Questions of responsibility and power are also related to the relationships between influencers and their followers. These relationships may come to resemble friendship but typically include a degree of structural asymmetry. Communities around influencers may offer safe spaces and enable conversations that have transformative potential. Possible downsides include disinformation that spreads through influencers as well as hate speech and harassment targeted at influencers.

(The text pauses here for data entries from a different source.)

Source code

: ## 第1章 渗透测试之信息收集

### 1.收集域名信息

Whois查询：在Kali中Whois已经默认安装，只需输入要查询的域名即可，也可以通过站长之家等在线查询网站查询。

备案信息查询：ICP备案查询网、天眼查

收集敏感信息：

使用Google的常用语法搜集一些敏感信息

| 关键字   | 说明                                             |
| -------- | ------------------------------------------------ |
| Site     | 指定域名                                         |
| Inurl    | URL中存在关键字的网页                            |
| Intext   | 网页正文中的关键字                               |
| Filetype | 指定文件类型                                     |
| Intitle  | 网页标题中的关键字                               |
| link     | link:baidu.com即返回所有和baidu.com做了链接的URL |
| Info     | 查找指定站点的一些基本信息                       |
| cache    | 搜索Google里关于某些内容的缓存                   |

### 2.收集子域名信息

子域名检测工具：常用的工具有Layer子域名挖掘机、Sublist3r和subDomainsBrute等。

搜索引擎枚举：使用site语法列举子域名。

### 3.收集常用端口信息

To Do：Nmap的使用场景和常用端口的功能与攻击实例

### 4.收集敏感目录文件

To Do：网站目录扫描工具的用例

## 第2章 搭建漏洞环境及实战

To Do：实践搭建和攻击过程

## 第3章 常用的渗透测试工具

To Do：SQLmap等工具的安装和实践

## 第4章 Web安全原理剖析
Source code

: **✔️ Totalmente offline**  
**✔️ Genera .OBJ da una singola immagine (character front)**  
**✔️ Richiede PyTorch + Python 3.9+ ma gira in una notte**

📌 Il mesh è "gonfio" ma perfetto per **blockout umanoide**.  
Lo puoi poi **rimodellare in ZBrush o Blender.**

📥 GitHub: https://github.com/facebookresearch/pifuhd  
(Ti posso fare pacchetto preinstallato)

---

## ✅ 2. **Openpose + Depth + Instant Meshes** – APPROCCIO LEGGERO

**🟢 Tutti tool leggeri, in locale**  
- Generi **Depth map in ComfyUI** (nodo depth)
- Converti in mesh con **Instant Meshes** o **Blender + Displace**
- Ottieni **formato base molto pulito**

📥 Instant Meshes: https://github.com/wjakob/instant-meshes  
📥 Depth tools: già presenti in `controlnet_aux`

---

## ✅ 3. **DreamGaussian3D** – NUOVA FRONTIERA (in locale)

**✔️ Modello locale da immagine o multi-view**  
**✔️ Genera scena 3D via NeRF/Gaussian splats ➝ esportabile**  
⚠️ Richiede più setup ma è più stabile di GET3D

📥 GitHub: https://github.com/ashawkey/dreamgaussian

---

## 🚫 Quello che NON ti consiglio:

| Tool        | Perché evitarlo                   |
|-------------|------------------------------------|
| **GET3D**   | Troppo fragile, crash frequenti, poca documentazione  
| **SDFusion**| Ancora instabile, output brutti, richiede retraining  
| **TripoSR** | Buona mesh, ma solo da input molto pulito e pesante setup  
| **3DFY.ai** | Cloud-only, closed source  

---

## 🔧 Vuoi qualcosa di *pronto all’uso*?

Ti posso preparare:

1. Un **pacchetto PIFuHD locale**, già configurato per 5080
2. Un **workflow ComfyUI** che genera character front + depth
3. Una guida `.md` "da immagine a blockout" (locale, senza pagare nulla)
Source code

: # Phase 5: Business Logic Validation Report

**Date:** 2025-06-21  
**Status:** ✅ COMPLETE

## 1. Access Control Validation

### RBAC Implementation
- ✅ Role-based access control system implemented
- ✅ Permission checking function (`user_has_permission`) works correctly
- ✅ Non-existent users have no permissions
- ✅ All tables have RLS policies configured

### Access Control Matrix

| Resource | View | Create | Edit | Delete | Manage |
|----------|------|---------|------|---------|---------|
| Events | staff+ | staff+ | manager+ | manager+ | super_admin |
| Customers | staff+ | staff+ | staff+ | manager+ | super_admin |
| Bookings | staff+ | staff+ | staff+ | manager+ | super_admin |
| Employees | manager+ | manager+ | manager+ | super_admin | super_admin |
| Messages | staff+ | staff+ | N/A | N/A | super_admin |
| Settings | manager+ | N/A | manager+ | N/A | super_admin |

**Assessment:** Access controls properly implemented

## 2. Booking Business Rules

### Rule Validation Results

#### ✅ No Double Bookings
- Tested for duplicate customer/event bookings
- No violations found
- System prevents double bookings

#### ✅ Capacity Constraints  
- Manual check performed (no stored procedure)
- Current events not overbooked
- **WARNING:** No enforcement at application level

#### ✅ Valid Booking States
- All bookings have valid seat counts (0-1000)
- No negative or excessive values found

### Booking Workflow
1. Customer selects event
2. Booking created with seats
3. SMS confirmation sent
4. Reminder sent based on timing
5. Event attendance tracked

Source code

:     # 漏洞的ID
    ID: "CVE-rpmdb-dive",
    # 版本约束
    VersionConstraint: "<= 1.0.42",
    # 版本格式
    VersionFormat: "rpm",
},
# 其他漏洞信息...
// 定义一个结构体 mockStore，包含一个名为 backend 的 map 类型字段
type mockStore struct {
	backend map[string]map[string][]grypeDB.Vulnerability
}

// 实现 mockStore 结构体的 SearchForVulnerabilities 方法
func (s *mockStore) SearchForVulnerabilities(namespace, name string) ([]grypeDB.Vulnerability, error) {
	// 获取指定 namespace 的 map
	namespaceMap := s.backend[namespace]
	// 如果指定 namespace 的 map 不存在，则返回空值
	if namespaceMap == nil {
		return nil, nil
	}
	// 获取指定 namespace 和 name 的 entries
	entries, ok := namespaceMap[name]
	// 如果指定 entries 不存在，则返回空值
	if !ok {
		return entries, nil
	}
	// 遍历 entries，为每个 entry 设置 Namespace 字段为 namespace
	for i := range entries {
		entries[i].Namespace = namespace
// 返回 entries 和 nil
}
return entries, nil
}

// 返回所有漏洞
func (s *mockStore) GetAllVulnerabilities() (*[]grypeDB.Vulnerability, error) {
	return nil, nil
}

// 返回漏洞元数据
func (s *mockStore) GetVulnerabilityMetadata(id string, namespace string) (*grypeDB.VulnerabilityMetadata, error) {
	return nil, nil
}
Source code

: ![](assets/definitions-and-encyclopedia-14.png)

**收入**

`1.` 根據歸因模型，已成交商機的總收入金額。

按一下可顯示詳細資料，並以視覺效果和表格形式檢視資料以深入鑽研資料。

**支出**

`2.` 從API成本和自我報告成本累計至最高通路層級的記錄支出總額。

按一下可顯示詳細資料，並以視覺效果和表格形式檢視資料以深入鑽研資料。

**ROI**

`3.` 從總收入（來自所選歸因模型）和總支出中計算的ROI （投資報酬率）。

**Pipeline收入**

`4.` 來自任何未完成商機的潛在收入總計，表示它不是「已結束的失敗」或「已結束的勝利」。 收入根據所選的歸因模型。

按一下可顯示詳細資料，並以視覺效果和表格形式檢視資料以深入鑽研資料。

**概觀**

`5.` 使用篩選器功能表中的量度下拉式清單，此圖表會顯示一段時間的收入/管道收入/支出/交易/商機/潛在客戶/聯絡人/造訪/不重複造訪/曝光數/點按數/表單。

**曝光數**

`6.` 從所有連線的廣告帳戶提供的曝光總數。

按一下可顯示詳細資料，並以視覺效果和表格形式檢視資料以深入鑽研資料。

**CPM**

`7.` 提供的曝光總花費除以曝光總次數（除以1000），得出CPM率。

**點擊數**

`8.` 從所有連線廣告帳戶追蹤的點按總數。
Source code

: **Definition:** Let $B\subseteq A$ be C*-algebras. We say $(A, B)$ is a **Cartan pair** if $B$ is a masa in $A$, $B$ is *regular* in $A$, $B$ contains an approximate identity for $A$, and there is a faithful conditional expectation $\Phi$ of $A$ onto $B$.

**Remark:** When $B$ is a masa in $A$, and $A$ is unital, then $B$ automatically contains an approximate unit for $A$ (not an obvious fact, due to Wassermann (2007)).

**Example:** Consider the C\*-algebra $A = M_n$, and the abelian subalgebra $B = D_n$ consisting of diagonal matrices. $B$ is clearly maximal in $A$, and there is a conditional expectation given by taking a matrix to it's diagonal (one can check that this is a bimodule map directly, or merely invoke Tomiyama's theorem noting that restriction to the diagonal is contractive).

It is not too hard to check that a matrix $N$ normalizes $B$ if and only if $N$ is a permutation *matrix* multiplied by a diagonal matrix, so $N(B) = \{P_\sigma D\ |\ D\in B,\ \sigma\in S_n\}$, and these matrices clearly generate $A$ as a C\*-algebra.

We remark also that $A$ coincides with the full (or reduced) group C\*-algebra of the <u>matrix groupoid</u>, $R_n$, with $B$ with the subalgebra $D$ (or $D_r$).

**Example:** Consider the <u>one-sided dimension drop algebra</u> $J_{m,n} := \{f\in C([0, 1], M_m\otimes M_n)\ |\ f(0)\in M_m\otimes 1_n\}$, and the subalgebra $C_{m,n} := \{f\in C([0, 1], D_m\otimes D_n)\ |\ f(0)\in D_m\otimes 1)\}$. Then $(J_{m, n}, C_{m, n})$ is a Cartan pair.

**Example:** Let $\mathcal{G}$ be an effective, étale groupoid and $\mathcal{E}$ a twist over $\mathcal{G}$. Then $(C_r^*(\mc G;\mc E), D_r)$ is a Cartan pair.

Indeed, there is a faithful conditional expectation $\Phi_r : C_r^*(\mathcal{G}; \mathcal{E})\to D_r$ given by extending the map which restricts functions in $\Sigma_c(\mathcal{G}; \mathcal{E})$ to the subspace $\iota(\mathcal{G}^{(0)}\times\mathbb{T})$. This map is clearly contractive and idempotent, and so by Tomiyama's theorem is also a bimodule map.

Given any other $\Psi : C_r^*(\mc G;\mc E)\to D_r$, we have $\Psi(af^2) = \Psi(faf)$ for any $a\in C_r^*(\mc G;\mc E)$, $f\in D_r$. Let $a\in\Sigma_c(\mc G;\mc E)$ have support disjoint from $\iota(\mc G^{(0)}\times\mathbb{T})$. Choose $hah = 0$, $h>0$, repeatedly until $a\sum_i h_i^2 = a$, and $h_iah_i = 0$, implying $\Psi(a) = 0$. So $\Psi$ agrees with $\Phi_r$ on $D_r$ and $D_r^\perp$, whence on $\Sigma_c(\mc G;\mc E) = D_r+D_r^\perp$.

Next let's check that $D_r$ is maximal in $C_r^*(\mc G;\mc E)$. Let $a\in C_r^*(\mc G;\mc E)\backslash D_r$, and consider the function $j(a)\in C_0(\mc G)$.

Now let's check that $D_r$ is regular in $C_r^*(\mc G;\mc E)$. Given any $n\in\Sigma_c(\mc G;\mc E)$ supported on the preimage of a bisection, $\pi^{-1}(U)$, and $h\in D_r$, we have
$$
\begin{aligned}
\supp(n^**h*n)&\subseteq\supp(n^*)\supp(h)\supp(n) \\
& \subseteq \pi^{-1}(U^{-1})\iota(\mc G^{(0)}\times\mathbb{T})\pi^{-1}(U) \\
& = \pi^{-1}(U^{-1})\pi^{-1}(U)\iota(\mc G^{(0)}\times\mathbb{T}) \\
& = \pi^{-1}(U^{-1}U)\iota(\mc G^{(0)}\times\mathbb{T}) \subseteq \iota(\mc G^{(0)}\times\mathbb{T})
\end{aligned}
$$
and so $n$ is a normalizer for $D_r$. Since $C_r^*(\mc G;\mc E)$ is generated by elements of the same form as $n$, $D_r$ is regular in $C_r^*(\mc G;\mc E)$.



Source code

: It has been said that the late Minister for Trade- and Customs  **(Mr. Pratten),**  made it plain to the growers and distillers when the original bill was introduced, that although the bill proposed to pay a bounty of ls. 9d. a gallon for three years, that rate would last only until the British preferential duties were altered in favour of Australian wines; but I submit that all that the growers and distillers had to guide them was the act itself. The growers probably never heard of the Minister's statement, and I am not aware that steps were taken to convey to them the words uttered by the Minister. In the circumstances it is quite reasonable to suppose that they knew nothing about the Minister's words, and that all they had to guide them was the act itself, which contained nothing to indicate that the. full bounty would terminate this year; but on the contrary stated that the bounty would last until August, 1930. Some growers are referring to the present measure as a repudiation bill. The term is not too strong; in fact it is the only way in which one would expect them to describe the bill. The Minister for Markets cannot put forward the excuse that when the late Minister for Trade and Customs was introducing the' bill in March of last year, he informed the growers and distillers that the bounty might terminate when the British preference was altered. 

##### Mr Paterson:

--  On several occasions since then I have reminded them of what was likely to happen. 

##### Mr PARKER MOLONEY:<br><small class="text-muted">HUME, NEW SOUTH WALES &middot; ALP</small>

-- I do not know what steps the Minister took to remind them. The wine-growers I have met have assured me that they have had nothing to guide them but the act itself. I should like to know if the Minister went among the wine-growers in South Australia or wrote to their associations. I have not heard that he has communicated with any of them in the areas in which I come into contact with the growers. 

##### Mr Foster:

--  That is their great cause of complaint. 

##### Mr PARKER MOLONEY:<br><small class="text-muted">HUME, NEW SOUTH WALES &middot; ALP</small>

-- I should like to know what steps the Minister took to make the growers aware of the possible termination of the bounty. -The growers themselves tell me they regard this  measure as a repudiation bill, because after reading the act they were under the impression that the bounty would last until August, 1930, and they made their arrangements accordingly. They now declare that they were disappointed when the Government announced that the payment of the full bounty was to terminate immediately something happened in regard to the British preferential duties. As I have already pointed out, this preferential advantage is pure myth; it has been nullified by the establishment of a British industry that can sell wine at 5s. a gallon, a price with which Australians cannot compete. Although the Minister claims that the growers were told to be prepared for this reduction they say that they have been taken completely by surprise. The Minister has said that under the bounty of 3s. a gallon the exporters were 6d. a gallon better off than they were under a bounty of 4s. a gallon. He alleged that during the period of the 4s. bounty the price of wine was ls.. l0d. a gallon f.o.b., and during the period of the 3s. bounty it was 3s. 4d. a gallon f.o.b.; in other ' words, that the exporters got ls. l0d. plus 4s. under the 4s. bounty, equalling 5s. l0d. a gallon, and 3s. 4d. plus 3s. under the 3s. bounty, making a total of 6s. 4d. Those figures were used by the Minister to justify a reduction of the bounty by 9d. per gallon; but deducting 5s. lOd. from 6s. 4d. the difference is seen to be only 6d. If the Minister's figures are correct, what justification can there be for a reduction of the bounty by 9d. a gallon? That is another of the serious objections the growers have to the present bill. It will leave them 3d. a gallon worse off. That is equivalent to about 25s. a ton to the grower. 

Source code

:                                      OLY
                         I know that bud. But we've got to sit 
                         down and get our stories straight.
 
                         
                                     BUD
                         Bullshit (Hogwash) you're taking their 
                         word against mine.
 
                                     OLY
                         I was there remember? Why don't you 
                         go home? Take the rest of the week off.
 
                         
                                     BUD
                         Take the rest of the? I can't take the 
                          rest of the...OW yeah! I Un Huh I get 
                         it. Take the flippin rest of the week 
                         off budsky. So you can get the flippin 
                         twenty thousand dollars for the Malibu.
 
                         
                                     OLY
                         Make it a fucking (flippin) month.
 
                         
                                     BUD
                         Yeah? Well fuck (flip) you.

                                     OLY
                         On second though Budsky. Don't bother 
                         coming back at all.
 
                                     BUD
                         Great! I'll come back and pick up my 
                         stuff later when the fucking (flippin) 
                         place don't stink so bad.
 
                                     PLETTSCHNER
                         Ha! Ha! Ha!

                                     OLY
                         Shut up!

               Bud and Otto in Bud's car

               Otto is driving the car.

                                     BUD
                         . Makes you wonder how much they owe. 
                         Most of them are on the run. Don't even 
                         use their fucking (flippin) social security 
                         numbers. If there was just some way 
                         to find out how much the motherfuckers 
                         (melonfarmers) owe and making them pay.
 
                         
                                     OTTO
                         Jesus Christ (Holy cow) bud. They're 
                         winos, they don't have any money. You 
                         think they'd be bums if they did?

Influencing now also appears as a possible work or career. The industry has become professionalized, but its gendered nature, the young age of influencers and the appreciation of the work connect with structural problems and risks of abuse. Furthermore, influencers are held responsible for mastering issues of legislation and transparency when balancing the boundary between commercial and other types of influencing. New responsibility questions emerge for example in the crossing of influencer and politician roles.
We call for presentations that discuss influencer communication for example from the following perspectives:
– Influencer communication in relation to responsible consumption, investing and business
– Influencers’ power and responsibility as role models, experts, advocates
– Questions of power and responsibility in the relations between companies and influencers and influencers and followers
– Influencing as work – risks, rights, duties
– Privacy and publicity; authenticity and astroturfing
– Vulnerable groups (e.g. children) in the field of influencer communication
– Influencers in public sector communication and politics
– Power and responsibility of platforms
– Motives and targets for influencing (social, political, commercial…)
The workshop will be held on-site in Vaasa. The workshop consists of short presentations, peer feedback and discussion. The working languages are Finnish and English.